Tal vía pareciera la más realista de las utopías en el actual contexto global, en tanto el fenómeno del covid-19, con sus efectos sobre la salud pública y las economías, ha producido un veloz y global viraje desde la ortodoxia neoliberal hacia un intervencionismo keynesiano que pudiera estar conmoviendo creencias no solo económicas, también políticas y culturales.
El covid-19, con su lupa sobre la realidad, ha venido a sugerirnos a nivel subjetivo la insostenibilidad discursiva y material del individualismo posesivo como creencia que estructura formas de pensar y actuar en el mercado, o, a nivel macro, la falacia de la creencia en una economía con capacidad para auto regularse, lo cual supone hacer del Estado y de la política meros espectadores.

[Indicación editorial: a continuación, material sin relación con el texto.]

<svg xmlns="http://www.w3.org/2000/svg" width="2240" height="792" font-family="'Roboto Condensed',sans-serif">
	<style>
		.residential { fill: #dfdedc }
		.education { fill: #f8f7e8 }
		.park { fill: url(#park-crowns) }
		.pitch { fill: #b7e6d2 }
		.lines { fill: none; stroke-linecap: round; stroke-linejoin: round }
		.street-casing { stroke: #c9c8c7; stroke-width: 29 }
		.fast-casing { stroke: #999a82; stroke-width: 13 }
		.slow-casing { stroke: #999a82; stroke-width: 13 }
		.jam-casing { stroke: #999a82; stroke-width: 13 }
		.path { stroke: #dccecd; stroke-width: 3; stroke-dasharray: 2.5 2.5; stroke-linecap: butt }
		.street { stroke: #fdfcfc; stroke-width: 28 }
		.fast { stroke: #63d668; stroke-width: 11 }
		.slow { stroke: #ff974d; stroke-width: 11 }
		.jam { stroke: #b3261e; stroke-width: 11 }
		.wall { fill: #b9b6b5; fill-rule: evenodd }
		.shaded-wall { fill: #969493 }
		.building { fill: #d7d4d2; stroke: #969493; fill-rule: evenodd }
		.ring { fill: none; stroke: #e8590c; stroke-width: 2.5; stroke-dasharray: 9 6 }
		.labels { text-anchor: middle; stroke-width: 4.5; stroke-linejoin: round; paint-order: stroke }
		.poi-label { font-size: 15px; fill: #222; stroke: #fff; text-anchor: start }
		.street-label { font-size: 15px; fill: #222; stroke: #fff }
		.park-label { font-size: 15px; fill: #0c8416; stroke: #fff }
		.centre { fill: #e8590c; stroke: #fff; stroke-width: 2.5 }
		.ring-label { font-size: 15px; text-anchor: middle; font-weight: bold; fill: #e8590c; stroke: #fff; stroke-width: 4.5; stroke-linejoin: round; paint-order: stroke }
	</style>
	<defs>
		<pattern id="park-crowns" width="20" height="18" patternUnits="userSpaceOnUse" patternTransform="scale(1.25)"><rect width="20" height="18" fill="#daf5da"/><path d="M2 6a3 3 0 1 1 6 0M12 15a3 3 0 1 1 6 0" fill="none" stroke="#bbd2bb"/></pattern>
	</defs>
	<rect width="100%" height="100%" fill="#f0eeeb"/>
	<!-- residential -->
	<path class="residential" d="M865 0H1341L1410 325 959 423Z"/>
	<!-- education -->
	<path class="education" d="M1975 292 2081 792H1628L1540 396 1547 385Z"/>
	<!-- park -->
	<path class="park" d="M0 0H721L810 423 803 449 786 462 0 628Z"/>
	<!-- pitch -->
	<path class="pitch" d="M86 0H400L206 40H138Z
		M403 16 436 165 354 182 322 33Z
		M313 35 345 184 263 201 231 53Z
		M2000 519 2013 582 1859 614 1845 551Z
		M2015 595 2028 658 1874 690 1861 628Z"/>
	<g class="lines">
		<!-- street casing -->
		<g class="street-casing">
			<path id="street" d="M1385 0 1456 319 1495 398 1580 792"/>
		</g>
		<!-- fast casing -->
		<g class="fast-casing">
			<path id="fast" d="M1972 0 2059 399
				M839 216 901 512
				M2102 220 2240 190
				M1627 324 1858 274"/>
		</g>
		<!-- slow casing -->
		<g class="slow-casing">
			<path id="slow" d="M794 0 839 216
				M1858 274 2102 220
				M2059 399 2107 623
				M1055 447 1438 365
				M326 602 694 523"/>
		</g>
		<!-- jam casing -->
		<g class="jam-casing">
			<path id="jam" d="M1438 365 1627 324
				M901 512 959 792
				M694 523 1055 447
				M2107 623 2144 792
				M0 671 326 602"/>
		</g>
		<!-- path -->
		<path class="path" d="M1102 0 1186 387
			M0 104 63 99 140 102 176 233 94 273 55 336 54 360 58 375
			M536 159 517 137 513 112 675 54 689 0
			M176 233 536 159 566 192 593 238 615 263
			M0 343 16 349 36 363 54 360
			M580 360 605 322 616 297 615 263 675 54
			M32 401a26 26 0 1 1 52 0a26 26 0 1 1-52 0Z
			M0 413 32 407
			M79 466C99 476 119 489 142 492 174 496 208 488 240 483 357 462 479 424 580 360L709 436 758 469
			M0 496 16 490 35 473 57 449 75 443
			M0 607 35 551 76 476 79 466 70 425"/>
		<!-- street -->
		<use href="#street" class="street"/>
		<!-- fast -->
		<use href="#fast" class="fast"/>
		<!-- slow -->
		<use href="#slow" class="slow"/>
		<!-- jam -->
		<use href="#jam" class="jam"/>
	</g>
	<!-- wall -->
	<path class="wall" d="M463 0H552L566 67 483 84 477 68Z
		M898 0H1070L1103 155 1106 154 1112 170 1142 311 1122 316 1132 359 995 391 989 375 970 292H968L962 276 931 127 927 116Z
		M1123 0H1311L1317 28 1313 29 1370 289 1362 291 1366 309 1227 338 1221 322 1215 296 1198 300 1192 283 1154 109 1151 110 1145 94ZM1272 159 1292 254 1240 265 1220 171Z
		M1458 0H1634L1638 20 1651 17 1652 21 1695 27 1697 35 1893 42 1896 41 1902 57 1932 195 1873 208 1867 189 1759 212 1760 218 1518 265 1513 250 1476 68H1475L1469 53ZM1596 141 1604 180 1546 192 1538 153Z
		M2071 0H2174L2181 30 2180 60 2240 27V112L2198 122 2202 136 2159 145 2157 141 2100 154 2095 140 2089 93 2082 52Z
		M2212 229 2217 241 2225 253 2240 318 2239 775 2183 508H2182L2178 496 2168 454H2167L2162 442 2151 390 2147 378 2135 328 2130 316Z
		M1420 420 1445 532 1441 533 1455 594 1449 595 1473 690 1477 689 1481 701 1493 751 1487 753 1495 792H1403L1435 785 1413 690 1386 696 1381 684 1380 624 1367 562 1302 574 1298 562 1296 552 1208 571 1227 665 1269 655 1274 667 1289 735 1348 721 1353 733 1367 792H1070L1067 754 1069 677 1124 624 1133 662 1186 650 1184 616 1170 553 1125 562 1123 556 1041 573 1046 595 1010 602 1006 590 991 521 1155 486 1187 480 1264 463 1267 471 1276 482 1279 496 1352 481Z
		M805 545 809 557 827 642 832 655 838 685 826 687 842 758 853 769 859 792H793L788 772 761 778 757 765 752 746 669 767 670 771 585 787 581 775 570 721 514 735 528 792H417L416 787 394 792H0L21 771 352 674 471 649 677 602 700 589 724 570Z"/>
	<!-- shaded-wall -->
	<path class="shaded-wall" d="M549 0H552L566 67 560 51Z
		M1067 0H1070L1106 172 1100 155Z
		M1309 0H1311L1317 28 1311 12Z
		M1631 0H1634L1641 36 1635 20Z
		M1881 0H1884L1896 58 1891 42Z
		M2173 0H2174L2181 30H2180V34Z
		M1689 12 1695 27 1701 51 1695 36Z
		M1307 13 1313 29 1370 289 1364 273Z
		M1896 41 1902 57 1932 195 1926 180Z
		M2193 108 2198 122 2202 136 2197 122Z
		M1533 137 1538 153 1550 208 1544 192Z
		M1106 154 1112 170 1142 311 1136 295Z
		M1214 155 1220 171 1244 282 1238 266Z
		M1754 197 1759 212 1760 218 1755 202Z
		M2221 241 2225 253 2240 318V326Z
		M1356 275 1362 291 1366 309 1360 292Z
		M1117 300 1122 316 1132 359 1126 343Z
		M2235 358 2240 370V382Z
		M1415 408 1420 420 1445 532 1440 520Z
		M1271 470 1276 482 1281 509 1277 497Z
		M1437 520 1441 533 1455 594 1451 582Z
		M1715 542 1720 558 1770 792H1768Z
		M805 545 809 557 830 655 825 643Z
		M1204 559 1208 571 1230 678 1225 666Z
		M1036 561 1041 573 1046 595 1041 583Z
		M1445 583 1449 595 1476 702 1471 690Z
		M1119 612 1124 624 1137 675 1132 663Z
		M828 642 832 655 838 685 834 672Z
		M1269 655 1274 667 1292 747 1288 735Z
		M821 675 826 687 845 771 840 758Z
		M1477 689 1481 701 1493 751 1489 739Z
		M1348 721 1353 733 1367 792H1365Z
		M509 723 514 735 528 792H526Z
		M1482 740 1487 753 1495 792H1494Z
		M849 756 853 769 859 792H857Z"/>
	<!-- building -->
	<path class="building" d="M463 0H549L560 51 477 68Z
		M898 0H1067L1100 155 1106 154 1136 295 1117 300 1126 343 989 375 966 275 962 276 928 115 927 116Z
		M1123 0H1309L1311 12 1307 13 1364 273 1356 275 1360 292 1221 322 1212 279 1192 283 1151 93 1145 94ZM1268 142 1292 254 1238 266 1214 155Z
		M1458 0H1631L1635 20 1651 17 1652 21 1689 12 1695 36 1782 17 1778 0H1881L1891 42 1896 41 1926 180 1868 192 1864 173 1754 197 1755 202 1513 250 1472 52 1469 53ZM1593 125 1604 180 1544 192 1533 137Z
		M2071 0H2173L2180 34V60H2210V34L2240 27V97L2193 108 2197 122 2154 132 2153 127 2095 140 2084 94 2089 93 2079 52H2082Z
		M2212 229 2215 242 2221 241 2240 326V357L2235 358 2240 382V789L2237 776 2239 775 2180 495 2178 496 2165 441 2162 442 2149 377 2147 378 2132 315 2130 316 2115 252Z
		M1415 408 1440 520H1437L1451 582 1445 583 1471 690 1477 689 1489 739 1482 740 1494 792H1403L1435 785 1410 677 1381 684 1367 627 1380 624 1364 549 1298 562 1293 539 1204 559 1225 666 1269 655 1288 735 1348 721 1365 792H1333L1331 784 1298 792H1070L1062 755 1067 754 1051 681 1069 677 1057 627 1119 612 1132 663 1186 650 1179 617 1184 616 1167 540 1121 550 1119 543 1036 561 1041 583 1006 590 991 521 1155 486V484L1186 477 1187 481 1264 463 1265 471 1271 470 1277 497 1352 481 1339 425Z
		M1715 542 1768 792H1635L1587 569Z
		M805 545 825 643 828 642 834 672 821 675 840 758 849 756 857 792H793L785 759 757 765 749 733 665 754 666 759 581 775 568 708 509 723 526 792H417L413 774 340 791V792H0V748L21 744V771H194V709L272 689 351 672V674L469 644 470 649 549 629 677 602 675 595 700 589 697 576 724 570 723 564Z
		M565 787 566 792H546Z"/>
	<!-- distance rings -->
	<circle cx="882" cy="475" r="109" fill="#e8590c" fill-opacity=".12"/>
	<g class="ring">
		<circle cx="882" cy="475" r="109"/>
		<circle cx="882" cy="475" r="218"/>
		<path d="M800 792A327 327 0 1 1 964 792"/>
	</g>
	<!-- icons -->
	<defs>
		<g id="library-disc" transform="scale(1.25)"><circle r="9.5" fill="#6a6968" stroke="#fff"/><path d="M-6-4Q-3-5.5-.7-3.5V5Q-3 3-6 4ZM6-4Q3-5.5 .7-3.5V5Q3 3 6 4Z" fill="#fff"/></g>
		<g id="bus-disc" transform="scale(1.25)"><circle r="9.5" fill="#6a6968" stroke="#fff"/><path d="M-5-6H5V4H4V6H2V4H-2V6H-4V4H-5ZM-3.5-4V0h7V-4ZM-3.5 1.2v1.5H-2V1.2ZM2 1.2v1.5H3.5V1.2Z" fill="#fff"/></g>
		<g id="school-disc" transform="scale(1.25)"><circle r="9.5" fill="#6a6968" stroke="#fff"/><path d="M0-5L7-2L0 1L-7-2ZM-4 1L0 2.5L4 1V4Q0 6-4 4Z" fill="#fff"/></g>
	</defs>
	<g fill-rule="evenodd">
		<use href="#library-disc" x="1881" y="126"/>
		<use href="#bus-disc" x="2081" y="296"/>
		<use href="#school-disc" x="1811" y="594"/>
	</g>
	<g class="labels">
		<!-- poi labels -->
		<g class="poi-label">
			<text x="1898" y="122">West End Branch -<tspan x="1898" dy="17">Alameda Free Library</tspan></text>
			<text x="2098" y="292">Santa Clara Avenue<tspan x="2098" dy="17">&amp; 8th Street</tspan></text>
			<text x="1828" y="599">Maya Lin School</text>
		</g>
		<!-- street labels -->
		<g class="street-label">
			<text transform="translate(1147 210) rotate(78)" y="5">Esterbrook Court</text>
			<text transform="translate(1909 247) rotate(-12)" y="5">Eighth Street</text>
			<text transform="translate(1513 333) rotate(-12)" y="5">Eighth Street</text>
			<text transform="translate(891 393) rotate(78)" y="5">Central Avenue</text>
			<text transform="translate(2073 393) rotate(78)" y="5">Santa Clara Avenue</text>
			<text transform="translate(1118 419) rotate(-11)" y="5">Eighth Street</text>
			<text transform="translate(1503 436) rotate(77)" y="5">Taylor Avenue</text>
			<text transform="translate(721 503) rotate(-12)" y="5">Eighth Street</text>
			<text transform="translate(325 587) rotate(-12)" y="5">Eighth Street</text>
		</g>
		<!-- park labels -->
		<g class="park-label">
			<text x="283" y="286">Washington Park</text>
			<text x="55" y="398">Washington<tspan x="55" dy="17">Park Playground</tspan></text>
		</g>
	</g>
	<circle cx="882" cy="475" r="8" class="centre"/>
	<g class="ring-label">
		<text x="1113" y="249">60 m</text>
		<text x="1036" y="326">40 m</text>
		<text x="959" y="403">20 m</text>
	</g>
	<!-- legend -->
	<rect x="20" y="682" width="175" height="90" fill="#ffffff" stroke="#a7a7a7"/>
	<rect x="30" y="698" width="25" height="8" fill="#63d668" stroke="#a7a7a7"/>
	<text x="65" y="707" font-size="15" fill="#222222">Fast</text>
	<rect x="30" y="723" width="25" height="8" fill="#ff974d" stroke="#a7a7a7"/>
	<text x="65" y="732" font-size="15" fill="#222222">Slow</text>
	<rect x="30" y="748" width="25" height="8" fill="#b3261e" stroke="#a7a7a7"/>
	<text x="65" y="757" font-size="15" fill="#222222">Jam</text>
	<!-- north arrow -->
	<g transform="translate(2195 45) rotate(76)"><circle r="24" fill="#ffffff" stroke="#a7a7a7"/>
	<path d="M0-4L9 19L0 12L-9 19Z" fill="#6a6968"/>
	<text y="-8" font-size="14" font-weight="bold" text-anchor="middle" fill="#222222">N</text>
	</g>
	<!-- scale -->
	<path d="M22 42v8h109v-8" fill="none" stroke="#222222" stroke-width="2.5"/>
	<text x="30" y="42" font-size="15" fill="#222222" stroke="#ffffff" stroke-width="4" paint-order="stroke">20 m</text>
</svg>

Estaremos, pues, como sociedad transitando una fase en la cual su gobierno y diversas aspiraciones y demandas sociales, estarían haciendo de la crisis una oportunidad de cambio. Es claro que media en ello la constitución política de esa correlación favorable de fuerzas que se expresara electoralmente, correlación nutrida por una diversidad de intereses y valores que deberán ser articulados alrededor de una política que dé cuenta de las aspiraciones emancipatorias que alberga tal diversidad. No obstante, como toda articulación, ésta no dejará de estar amenazada por la contingencia. La continuidad de una vía emancipatoria será un complejo y dilatado proceso, cuya progresividad dependerá de una genuina ética política.

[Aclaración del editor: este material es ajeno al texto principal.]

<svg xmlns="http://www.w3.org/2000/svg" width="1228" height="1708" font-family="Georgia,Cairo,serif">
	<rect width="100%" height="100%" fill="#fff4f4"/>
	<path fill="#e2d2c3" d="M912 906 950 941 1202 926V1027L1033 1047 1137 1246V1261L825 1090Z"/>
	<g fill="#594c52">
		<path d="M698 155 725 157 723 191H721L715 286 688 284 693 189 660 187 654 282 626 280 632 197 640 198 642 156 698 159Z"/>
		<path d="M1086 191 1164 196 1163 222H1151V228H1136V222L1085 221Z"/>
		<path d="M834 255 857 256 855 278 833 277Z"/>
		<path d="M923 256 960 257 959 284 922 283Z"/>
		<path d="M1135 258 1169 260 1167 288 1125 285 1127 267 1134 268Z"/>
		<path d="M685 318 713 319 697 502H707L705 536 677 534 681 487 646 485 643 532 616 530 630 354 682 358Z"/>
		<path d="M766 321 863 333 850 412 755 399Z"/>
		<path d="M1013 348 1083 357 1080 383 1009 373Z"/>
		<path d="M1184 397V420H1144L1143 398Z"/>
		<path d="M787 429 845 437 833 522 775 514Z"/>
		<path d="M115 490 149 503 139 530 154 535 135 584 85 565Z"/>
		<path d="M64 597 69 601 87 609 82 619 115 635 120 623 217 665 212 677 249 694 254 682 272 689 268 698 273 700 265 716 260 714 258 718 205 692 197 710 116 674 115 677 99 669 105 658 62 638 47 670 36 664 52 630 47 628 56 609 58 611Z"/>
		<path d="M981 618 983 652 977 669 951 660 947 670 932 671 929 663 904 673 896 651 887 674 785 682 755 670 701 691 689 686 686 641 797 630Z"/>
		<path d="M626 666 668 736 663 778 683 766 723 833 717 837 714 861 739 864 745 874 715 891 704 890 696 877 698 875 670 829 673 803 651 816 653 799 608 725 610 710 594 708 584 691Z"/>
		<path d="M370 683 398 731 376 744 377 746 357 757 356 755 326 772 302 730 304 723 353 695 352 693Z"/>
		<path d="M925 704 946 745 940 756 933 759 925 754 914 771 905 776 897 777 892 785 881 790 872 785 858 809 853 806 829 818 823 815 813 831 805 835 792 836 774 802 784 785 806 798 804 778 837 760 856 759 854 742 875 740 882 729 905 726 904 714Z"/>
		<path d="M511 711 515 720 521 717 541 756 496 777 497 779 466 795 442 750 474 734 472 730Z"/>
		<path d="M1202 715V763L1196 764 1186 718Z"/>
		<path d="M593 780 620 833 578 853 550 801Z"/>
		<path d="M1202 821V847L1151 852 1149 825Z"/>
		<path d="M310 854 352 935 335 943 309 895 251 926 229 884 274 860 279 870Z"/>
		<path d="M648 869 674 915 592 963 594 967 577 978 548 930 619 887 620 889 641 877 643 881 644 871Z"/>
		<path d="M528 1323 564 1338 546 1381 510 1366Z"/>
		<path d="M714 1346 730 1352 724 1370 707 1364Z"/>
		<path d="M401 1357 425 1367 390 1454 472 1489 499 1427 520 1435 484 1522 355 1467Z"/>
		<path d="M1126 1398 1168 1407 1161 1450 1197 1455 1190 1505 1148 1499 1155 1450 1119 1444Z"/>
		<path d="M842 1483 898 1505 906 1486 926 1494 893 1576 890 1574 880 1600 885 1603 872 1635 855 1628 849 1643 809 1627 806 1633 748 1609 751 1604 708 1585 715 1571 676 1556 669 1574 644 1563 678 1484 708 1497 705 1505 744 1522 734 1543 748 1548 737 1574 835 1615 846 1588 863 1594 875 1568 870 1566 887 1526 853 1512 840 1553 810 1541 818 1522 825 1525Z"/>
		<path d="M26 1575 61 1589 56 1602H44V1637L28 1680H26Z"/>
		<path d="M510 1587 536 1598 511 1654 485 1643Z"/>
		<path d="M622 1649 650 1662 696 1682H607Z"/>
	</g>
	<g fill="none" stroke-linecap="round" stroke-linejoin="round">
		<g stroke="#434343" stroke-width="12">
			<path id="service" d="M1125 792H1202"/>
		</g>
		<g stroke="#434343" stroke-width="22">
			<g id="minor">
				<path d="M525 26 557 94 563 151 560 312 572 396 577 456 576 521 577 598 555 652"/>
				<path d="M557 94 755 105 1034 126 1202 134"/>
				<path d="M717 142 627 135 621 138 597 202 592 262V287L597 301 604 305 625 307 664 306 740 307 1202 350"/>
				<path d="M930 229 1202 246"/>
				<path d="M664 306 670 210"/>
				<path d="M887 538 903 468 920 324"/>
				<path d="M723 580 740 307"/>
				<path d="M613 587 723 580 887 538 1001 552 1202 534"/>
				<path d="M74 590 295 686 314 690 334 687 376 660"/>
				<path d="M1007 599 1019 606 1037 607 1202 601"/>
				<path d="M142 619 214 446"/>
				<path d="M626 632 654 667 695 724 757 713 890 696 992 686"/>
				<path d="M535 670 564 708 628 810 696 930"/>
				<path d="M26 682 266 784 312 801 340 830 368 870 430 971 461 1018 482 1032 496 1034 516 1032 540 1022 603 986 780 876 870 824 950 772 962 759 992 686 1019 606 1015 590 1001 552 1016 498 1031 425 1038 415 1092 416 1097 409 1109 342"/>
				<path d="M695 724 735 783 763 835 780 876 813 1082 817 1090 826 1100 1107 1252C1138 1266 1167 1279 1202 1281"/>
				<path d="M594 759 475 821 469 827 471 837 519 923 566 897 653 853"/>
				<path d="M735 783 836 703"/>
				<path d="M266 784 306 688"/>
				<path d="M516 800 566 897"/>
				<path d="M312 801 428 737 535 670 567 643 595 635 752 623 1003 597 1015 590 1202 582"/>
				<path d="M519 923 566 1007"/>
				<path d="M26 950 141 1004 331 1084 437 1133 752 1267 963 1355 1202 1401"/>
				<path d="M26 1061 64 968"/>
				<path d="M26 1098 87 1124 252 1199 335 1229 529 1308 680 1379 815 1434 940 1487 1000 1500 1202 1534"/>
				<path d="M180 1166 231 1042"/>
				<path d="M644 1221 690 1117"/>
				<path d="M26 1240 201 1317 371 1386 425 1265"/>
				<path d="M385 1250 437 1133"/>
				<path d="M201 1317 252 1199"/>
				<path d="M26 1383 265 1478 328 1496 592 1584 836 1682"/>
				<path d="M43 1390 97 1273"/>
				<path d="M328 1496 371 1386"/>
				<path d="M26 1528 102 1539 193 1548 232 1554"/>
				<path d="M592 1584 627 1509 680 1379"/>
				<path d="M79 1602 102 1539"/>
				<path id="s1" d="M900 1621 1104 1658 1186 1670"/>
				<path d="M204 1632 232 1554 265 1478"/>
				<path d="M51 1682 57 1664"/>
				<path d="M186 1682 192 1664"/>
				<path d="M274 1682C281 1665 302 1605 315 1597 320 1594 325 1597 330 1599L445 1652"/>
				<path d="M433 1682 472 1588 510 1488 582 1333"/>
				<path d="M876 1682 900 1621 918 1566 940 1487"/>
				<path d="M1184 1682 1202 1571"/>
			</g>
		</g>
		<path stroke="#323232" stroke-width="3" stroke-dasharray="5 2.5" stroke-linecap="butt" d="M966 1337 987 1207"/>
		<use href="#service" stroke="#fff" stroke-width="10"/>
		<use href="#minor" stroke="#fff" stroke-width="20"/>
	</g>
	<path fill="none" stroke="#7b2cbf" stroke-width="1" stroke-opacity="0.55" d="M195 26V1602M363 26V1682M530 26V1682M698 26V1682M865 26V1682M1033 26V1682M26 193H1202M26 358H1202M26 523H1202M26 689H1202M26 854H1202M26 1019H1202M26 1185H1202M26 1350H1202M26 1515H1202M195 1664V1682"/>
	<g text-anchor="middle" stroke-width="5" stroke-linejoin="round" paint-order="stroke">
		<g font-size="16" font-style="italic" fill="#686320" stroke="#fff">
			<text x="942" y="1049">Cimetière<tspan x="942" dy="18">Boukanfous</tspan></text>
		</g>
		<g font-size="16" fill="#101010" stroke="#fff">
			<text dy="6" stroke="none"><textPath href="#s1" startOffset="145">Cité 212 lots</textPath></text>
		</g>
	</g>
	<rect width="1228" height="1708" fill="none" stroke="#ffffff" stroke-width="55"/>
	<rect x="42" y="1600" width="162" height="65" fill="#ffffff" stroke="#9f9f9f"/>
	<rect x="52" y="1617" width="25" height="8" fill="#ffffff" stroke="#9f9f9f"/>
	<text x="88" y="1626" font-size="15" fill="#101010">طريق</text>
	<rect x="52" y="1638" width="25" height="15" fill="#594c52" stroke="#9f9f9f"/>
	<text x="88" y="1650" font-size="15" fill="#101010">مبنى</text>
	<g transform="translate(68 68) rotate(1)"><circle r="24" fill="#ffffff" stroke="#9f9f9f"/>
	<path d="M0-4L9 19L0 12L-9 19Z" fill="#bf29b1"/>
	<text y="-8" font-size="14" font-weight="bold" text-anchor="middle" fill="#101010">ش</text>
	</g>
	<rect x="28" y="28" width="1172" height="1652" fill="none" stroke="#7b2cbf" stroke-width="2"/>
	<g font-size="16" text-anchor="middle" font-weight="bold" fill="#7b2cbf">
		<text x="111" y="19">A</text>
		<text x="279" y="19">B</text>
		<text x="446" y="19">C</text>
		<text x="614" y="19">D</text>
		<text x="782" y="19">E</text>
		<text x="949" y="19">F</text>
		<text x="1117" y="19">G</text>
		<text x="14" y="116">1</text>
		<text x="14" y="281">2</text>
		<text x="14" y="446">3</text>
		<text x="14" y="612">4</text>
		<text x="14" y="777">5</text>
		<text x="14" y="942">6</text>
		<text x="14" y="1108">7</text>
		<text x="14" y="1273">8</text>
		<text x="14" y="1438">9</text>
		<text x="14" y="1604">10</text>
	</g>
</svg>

Quizás dicha ética pueda entenderse como nos lo enseñaron las protestas frente al asesinato de Floyd: como la lucha contra el racismo estructural, esto es, como la progresiva dilución de esa relación social jerárquica basada en la negación del deseo del otro, del eros que alienta las más diversas luchas por la emancipación, frente a los múltiples e incontrolados poderes de una fase del capitalismo que solo se reproduce con base en la sujeción del otro.